● **Selected extract**:
--
A Selection of 25 Top Papers for 25 Years of WSC

Selected Papers

01

The Anatomy of Search: Google's Early Architecture

The Anatomy of a Large-Scale Hypertextual Web Search Engine, Sergey Brin and Lawrence Page, Computer Networks, 30 (1998), pp. 107-117

This paper marked the beginning of modern web search, demonstrating that the web's hyperlink graph measures page authority (captured by the PageRank algorithm) and greatly improves ranking. The Google prototype also revealed the significant descriptive power of anchor text, successfully utilizing these external labels to improve accuracy. We all take ranking for granted, but this paper showed how to get superior search relevance over content-only methods. Last but not least, their prototype demonstrated one of the key WSC approaches by sharding their web index across inexpensive commodity hardware.

Why we picked this paper:

"It's the classic search engine paper. And it got rejected by the major conference in the field."
--
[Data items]

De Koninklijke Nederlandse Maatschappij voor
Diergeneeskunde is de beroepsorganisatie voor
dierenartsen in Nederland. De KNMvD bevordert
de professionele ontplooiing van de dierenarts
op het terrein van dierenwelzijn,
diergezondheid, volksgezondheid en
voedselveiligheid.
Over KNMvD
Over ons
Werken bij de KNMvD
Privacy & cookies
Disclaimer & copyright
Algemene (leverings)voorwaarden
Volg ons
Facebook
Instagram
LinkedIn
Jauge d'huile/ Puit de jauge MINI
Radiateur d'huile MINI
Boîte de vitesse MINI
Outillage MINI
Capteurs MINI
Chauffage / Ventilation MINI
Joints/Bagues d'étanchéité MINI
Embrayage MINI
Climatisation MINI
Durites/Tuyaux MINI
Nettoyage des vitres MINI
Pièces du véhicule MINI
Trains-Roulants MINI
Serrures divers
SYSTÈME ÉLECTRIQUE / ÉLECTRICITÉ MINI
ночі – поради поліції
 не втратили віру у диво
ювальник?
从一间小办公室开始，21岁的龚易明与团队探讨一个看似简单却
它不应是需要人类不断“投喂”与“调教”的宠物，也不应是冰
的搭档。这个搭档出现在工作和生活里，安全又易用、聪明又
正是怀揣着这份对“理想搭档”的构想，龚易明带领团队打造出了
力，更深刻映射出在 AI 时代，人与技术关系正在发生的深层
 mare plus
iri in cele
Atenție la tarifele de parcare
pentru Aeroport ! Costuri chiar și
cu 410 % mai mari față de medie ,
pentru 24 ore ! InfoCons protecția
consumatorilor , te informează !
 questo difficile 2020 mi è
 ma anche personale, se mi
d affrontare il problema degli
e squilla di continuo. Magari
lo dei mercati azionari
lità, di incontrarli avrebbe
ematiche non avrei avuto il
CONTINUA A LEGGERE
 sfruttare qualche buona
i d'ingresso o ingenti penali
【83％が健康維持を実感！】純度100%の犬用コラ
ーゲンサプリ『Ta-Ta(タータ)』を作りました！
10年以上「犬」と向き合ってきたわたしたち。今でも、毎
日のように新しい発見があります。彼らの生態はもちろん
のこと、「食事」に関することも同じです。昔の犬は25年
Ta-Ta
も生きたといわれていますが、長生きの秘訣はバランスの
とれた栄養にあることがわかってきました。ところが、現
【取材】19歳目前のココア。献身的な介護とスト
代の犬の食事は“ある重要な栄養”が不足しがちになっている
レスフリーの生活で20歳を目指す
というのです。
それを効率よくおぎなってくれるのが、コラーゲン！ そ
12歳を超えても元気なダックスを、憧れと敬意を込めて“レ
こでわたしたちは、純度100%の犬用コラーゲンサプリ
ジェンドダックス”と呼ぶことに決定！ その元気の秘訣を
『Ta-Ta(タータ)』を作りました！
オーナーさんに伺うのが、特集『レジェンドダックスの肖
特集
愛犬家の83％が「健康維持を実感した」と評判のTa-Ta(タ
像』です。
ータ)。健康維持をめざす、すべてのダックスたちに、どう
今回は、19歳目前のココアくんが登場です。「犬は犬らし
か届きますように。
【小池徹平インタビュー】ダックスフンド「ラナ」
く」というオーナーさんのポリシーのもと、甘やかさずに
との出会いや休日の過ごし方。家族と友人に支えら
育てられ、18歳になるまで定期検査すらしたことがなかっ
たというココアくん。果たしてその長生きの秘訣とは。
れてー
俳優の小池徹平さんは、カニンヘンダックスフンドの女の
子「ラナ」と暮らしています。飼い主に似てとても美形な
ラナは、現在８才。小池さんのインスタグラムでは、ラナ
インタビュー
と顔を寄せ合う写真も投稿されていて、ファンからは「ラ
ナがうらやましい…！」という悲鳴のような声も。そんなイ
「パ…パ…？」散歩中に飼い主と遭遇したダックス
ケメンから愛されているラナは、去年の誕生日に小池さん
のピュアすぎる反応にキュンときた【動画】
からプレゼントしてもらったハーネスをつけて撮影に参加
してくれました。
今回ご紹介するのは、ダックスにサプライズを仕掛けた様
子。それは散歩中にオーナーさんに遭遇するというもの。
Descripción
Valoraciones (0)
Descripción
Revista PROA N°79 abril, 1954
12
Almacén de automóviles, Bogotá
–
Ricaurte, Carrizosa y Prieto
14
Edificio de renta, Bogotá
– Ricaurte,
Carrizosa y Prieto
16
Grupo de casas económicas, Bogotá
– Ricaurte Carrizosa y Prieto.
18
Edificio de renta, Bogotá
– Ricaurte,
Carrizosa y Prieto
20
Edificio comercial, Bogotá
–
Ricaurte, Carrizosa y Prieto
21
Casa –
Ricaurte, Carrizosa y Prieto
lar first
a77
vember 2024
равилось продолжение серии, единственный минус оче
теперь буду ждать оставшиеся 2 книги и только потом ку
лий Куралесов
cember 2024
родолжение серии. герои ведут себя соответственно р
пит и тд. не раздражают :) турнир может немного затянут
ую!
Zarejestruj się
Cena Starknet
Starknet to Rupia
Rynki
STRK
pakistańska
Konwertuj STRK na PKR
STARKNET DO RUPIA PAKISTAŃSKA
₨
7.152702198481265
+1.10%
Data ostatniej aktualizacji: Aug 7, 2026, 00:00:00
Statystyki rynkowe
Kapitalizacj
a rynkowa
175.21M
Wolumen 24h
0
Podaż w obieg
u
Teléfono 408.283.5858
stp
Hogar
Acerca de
--
● **Problems and tasks**:
A) Summarize the excerpt on the early Google search engine paper in two sentences.
B) Transcribe the passage from the excerpt on Google's early architecture word for word, starting with "The Anatomy of a" and going on through "inexpensive commodity hardware.".
C) Write the next part of the excerpt on Google's early search architecture, picking up after its final sentence.

● **Written responses**:
A) The excerpt lists Brin and Page's 1998 paper on a large-scale hypertextual web search engine first among 25 top papers for 25 years of WSC. It credits the paper with showing that the web's hyperlink graph, captured by PageRank, measures page authority and greatly improves ranking, and with showing that anchor text improves accuracy and that a web index can be sharded across inexpensive commodity hardware, and it notes that the paper was rejected by the field's major conference.

B)
The Anatomy of a Large-Scale Hypertextual Web Search Engine, Sergey Brin and Lawrence Page, Computer Networks, 30 (1998), pp. 107-117

This paper marked the beginning of modern web search, demonstrating that the web's hyperlink graph measures page authority (captured by the PageRank algorithm) and greatly improves ranking. The Google prototype also revealed the significant descriptive power of anchor text, successfully utilizing these external labels to improve accuracy. We all take ranking for granted, but this paper showed how to get superior search relevance over content-only methods. Last but not least, their prototype demonstrated one of the key WSC approaches by sharding their web index across inexpensive commodity hardware.

C)
02

Web Search for a Planet: The Google Cluster Architecture

Web Search for a Planet: The Google Cluster Architecture, Luiz Andre Barroso, Jeffrey Dean, Urs Hölzle, IEEE Micro, 23 (2003), pp. 22-28

By 2003, Google's architecture had evolved quite a bit from the 1998 prototype that maxed out at two queries per second, and the conceptual ideas of the original prototype had been proven to work in practice. Clusters of 15,000 commodity PCs used sharding to provide horizontal scaling and redundancy. Some of the more frequent hardware failures were now handled automatically. The servers themselves were managed in a relatively manual way because Borg and Linux containers had not been conceived yet. Last but not least, the paper is one of the first ones to discuss power and energy as important system attributes.

Why we picked this paper:

"It's a short but detailed description of the first real-world WSC stack, optimized for websearch."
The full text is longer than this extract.